Digital cognitive behavioral therapy as a novel treatment for insomnia
DOI:
10.5498/wjp.v15.i4.104042
Publication Date:
2025-03-25T05:13:51Z
AUTHORS (10)
ABSTRACT
BACKGROUND
As a substitute for traditional drug therapy, digital cognitive-behavioral therapy positively impacts the regulation of brain function, which can improve insomnia. However, there is currently a paucity of studies on digital cognitive behavioral therapy as a treatment for insomnia.
AIM
To assess digital cognitive behavioral therapy for insomnia regarding its positive impact on brain function.
METHODS
Participants were randomly assigned to either a go/no-go group or a dot-probe group. The primary outcome was quality of sleep as assessed by the actigraphy sleep monitoring bracelet, Pittsburgh sleep quality index (PSQI), insomnia severity index (ISI), and depression anxiety and stress scale (DASS-21).
RESULTS
Eighty patients were included in the analysis (go/no-go group: n = 40; dot-probe group: n = 40).
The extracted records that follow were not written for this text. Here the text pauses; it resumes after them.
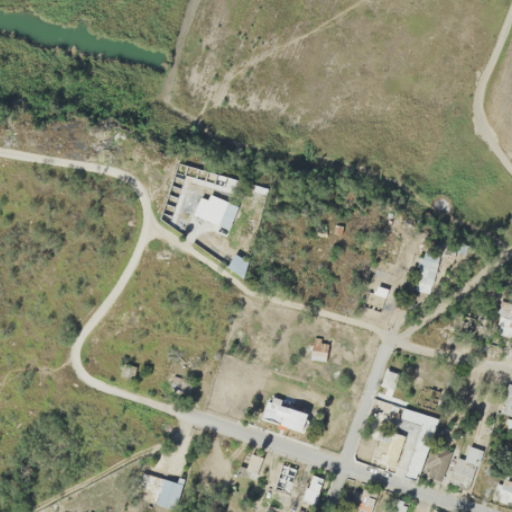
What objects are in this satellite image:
road: (477, 91)
road: (72, 165)
road: (142, 206)
road: (454, 296)
road: (107, 298)
road: (319, 315)
road: (357, 424)
road: (273, 446)
road: (111, 469)
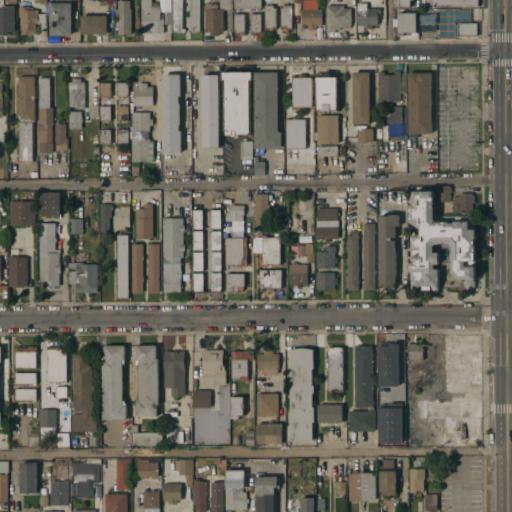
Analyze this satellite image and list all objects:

We combined the total scale scores of the two groups before and after the intervention in the analysis of covariance. Our study explored whether insomnia symptoms in both groups can be improved by using digital cognitive behavioral therapy instead of trying to compare the two trials; therefore, only one P value is listed. In both groups, we found a short-term time effect on insomnia symptom severity (PSQI: P < 0.001, η 2 = 0.336; ISI: P < 0.001, η 2 = 0.667; DASS-depression: P < 0.001, η 2 = 0.582; DASS-anxiety: P < 0.001, η 2 = 0.337; DASS-stress: P < 0.001, η 2 = 0.443) and some effect on sleep efficiency (but it was not significant, P = 0.585, η 2 = 0.004).
CONCLUSION
Go/no-go task training of inhibitory function had a short-term positive effect on sleep efficiency, whereas dot-probe task training had a positive short-term effect on emotion regulation.